In the entries, find all lines that hold the word "plant" and copy them.

##### Material provided #####

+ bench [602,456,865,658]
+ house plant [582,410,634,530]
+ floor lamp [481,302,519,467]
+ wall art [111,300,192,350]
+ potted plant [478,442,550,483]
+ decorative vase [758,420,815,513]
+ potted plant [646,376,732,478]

#####
##### Material provided #####

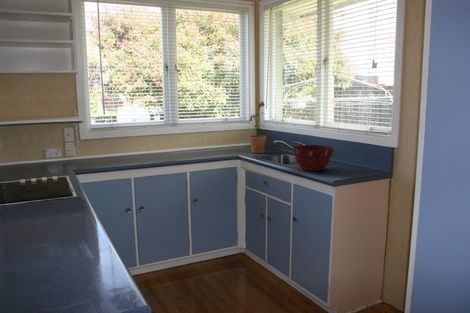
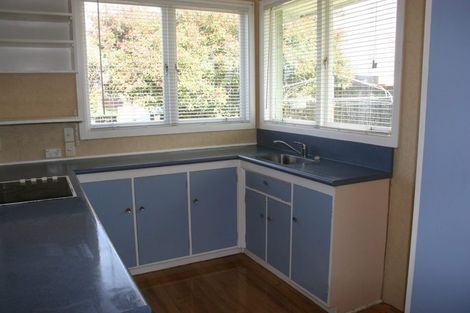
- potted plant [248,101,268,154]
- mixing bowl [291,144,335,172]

#####

- Answer to the problem
+ house plant [582,410,634,530]
+ potted plant [478,442,550,483]
+ potted plant [646,376,732,478]
- potted plant [248,101,268,154]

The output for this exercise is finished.